Fold or raise? Full house or three of a kind? Eager to jump start an economy that has seen almost unprecedented meltdown, governments around the world are racing to place gargantuan bets with taxpayer and treasury money. Only time will separate the profound from the boondoggle among these bets. Meanwhile, poised on the dawn of a new year, I’ll present my analysis and opinion, recognizing that the complexity of the current situation dictates that no one has the real answer.
Last year’s credit crunch and the ensuing illiquidity has generated a financial crisis whose effect that might have, only a few months ago, seemed totally inconceivable:
- massive government ownership of banks (HBOS, Northern Rock) and insurance companies (AIG)
- bankruptcies of some pillars of the financial system (Lehman Brothers)
- a North American auto industry (GM, Ford, Chrysler) that stared down death, and even with bailouts, may not survive in any recognizable form
- an estimated $30 trillion of value wiped out of global stock markets in a matter of months, according to Alan Greenspan
- not to mention a US recession that has already lasted a surprising one year, with almost no country globally, including hitherto unstoppable China, seeming able to escape severe slowdown.

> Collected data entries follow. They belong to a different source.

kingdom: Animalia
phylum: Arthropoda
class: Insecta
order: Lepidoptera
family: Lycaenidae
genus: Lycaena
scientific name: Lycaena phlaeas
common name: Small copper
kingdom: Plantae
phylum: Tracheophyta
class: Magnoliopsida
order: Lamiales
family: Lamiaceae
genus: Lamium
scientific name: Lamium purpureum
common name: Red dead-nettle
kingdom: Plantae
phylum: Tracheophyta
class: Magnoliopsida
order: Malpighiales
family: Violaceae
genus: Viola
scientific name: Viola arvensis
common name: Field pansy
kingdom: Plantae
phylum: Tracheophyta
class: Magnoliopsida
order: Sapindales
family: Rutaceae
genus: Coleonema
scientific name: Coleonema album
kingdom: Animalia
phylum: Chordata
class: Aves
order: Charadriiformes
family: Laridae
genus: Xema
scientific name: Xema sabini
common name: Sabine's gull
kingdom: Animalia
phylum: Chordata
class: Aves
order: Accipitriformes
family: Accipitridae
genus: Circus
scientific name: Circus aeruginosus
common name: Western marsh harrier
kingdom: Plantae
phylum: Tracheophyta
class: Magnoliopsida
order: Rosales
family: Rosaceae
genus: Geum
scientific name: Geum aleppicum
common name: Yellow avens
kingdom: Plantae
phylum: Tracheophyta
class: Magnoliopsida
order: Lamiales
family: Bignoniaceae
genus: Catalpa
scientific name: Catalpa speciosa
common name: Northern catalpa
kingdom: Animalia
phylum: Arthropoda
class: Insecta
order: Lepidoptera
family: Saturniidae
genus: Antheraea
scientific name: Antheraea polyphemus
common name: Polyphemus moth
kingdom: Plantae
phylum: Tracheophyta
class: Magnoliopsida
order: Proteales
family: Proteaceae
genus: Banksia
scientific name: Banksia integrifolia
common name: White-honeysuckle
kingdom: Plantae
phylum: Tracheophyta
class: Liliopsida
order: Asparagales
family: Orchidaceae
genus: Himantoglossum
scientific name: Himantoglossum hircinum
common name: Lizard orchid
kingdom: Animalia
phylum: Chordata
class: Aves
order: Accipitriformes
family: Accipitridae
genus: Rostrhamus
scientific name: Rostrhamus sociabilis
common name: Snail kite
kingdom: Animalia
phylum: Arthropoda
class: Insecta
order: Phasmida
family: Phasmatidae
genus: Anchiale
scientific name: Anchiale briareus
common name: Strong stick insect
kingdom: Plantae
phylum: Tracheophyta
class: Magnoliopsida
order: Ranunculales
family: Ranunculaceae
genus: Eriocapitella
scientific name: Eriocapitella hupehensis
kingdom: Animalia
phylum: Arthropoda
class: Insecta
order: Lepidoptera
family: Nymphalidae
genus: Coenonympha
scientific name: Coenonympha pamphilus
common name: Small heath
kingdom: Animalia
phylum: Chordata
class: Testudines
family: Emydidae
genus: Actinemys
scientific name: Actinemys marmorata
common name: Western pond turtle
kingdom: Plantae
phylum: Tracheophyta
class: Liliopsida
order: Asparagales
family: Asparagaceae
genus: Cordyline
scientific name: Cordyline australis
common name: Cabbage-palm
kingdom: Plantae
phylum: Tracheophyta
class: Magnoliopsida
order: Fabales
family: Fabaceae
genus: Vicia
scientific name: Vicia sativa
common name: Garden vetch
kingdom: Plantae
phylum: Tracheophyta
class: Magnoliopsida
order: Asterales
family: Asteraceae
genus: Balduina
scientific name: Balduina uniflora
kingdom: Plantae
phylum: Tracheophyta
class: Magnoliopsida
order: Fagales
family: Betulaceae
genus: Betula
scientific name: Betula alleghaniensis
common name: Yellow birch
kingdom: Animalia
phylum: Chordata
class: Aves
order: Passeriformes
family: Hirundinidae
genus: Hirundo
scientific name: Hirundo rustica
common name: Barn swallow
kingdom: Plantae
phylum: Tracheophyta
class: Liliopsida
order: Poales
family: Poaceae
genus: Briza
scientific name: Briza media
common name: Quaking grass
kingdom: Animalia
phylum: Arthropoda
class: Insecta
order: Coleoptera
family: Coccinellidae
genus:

Closer to home, in 2009, the Canadian province of Ontario, will for the first time have a slower GDP growth than the country as a whole and, in essence, become a have not province. As a country, Canada has a historical reputation of being:
“hewers of wood and drawers of water”
One could easily add to that old dictum:
“hackers of rock, drillers of oil and bashers of metal”
While Canada thrived on a commodity based economy, Ontario’s strategic proximity to Detroit, made the automotive industry king and made Ontarians as rich as almost any region in the world as a result. Over the last 20 years, as the economy started to transition toward knowledge intensive industries and away from basic manufacturing, Ontario did make some strategic investments in Advanced Manufacturing, involving information technologies such as robotics, automation and MRP increased basic efficiencies.
However, with the unstoppable rush of manufacturing activity to the Pearl River delta in Asia, that strategy is no longer enough.
A few months ago, I wrote a series on Public Policy for the Digital Age, which I wrote in the vain hope of stimulating some real discussion during a particularly unexciting Canadian election campaign. At that time, Canadian politicians seemed to ignore what the general public already knew “It’s the economy stupid”. Now, almost no one believes that something should but done, but the question is what?
Many believe that the making real things are the only real“jobs, and that all other jobs are just glorified hamburger flipping. Nothing could be further from the truth. Consider the pervasiveness of information technology, in all aspects of our economy, as an example:
- the average car is really a complicated computer network, or even cloud, or hundreds (and soon to be thousands) of networked computers with unprecedented software. And the trend to IT in automobiles continues to accelerate into areas such as traffic optimization and safety.
- for even the most sophisticated manufacturers of smartphones, such as RIM, Nokia or Apple, software complexity now signficantly outguns RF Engineering and manufacturing of the devices. The smartphone is essentially a complicated software and services ecosystem which happens to have some hardware to run on.
- green technologies, such as green energy, increasingly harness complicated IT-based systems, to innovations in nanotechnology and industrial design.
- healthcare and life sciences for an aging economy, is just starting to be transformed by software, web and mobile based delivery mechanisms, driven both by concerns about escalating costs but also increasingly demanding consumers.
There is no question that, even if all the actual metal-bashing manufacturing were to migrate offshore, the real value adds during the coming decades will be in such knowledge intensive industries.
It is in this context, and with best practice economic theory suggesting that, in times of recession, strategic economic stimulus is critical to drive recovery, governments have no real choice but to act. And, the global price tag of such economic stimulus will entail trillions of dollars of spending.
Therefore, while government investments in:
- infrastructure, like highways and bridges
- an auto industry that has stubbornly refused to invest in future technologies
are inevitable, governments must save some “powder” to invest in our economic future. The old adage of investing in buggy whips at the dawn of the age of the automobile couldn’t be more true (not to mention ironic) today. The fact that governments don’t generally do a great job in picking winners and losers only magnifies the problem.
My message to our public policy makers here in Ontario, and probably most other OECD countries as well, is simple:
- find a way to channel some of the economic stimulus into sectors that will be the future of the country,
- resist the urge to make discrete investment decisions, instead finding ways to leverageor top up existing investment decisions made in the private sector, and lastly
- measure the results so future generations can benefit from our economic experiments.
As taxpayers, it’s our money politicians are spending, topped up by money created by turning the printing presses at the Bank of Canada. Therefore, it is only reasonable that we need to be heard in determining how it should be spent.